Investigators last month received a tipoff about “soldiers and former soldiers working in intelligence” who were scouting out the homes and other locations used by key figures in the junta, including strongman Captain Ibrahim Traore, he said in a statement.
Their goal was to “destabilise… the transition”, it said, referring to a term used to describe interim military rule before promised elections.
Investigations led to the arrest of the three, who have been ordered detained by an examining magistrate.
They have been charged with involvement in a “military plot, breach of military orders, plotting against state security, criminal association and endangerment”, military prosecutor Major Alphonse Zorma said in the statement.
The three were named as Warrant Officer Windinmalegde Kabore; Sergeant Brice Ismael Ramde; and former corporal Sami Dah, who had previously been convicted in a plot against the state in 2015.
“(They) unequivocally admitted the facts,” said Zorma.
The impoverished Sahel state is one of Africa’s most turbulent countries, enjoying few periods of stability since gaining independence from France in 1960 as the Republic of Upper Volta.
Last year, it experienced two coups, both of them fuelled by anger within the military over the toll from a long-running jihadist insurgency.
Traore took power on September 30, 2022, at the age of just 34, making him the world’s youngest leader outside of royalty.
He toppled Colonel Paul-Henri Sandaogo Damiba, who little more than eight months earlier had ousted Burkina’s elected president, Roch Marc Christian Kabore.

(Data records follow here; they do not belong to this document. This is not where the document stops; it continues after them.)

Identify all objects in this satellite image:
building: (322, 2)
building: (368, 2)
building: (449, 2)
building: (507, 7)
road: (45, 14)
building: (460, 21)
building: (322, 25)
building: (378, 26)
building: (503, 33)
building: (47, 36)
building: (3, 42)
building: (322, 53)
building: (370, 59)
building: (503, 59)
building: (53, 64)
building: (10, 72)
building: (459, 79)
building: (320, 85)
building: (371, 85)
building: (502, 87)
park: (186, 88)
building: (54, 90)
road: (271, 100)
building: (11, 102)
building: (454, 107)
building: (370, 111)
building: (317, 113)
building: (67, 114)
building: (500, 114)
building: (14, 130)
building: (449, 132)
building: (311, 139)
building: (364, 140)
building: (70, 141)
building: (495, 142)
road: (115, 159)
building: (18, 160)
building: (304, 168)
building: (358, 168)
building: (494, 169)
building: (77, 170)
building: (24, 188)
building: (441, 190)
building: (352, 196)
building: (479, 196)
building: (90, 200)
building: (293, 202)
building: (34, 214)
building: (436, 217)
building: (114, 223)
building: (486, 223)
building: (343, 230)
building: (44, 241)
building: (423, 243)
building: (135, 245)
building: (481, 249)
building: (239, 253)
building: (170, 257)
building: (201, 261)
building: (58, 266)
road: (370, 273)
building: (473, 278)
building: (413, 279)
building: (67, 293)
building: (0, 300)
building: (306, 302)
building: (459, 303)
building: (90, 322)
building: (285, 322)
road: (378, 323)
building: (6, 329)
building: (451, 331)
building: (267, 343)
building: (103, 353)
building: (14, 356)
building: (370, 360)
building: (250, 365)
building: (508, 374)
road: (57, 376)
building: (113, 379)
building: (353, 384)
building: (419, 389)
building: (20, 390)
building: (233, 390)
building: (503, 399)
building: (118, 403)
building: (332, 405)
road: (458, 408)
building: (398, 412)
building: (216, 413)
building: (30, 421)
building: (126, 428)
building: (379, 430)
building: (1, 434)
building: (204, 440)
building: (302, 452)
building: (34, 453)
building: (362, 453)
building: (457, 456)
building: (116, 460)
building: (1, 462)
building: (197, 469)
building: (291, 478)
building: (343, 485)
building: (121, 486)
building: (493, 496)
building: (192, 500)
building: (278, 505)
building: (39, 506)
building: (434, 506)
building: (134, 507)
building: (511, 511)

Shortly after Traore’s takeover, military prosecutors in December said there had been an attempt to “destabilise state institutions”.
Those behind it, they said, were civilians and a lieutenant-colonel named Emmanuel Zoungrana.
More than 16,000 civilians, troops and police in Burkina Faso have died since jihadists in neighbouring Mali launched their campaign in 2015, according to an NGO monitor called the Armed Conflict Location & Event Data Project (ACLED).
More than two million people have been forced to flee their homes, creating one of Africa’s worst internal displacement crises.
Traore has promised a return to democracy with presidential elections by July 2024.